Aristoteles (384–322 v. Chr.)
„Glück ist das höchste Ziel des menschlichen Lebens“
Glückseligkeit (Eudaimonie) ist für Aristoteles das höchste Ziel des menschlichen Lebens, denn „das Glück erwählen wir uns stets um seiner selbst willen und niemals zu einem darüber hinausliegenden Zweck“ (Nikomachische Ethik). Glückseligkeit ist jedoch ohne moralische Tugend nicht zu erlangen. Um glücklich zu leben, müssen wir uns fragen, was das Wesen des Menschen ausmacht. Für Aristoteles ist der entscheidende Wesenszug die Vernunft. Diese müssen wir bestmöglich ausbilden und uns von ihr leiten lassen. Das ist keine rein theoretische Aufgabe: Die Vernunft muss sich in tugendhaften Handlungen verwirklichen. Ohne weltliche Güter wie Freunde, Macht und Wohlstand wird man jedoch auch nicht glücklich. Es fehlen schlicht die Rahmenbedingungen für tugendhaftes Handeln.
Immanuel Kant (1724–1804)
„Pflicht ist wichtiger als Glückseligkeit“
Glück ist für Kant ein unstetes Gefühl, das mit Moral in keiner notwendigen Beziehung steht. In der Kritik der praktischen Vernunft urteilt er: Dass „das Bestreben nach Glückseligkeit einen Grund tugendhafter Gesinnung hervorbringe, ist schlechterdings falsch“. Immerhin ist es möglich, dass jemand Glück dabei empfindet, andere zu quälen. Umgekehrt muss Tugend nicht ins Glück führen: Man stelle sich einen Menschen vor, der Schwächeren hilft, aber selbst dabei zugrunde geht. Moralischen Wert haben Handlungen deshalb nur, wenn sie aus Pflicht geschehen: Mittels Vernunft muss geprüft werden, ob die leitende Handlungsmaxime auch als ein „allgemeines Gesetz“ tauglich wäre. Wer sich danach richtet, wird zwar nicht vor Freude jauchzen, erlangt aber Autonomie und „Selbstzufriedenheit“.

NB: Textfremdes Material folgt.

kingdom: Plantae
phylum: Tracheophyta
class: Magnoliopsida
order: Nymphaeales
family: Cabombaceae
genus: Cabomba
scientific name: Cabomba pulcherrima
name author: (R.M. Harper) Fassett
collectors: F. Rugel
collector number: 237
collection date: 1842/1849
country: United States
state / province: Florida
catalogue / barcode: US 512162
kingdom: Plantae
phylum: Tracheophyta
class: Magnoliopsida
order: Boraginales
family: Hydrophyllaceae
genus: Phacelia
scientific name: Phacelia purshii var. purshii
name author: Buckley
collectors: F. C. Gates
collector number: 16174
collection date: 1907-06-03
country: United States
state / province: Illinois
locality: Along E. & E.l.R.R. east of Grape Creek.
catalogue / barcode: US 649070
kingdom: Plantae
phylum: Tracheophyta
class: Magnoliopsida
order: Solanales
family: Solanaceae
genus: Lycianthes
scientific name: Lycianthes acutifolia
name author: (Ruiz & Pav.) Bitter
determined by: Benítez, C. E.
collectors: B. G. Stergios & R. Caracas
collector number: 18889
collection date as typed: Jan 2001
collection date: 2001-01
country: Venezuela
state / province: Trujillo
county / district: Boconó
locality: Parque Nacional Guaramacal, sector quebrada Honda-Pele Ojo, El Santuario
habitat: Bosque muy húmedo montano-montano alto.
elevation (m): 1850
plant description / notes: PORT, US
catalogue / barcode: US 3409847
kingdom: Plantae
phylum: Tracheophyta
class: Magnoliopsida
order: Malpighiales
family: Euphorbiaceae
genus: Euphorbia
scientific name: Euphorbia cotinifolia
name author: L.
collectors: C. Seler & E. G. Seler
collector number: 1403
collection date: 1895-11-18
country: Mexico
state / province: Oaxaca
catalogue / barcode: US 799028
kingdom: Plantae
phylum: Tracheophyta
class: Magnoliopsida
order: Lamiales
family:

Jeremy Bentham (1748–1832)
„Das Glück aller zählt“
„Das größte Glück der größten Zahl“ (A Fragment on Government) und nichts anderes macht für Bentham, den Begründer des Utilitarismus, eine Handlung zur moralisch richtigen. Dieses Glück lässt sich mit dem hedonistischen Kalkül anhand der Kriterien Intensität, Dauer, Gewissheit, Nähe, Folgenträchtigkeit, Reinheit und Ausmaß quasi mathematisch berechnen. In solch zweckrationaler Betrachtungsweise bleibt kein Raum für die besondere Wertschätzung geistiger und künstlerischer Tätigkeit. Problematischer noch: Das Leiden weniger Menschen ist in Kauf zu nehmen, solange die „Glückssumme“ insgesamt positiv ausfällt.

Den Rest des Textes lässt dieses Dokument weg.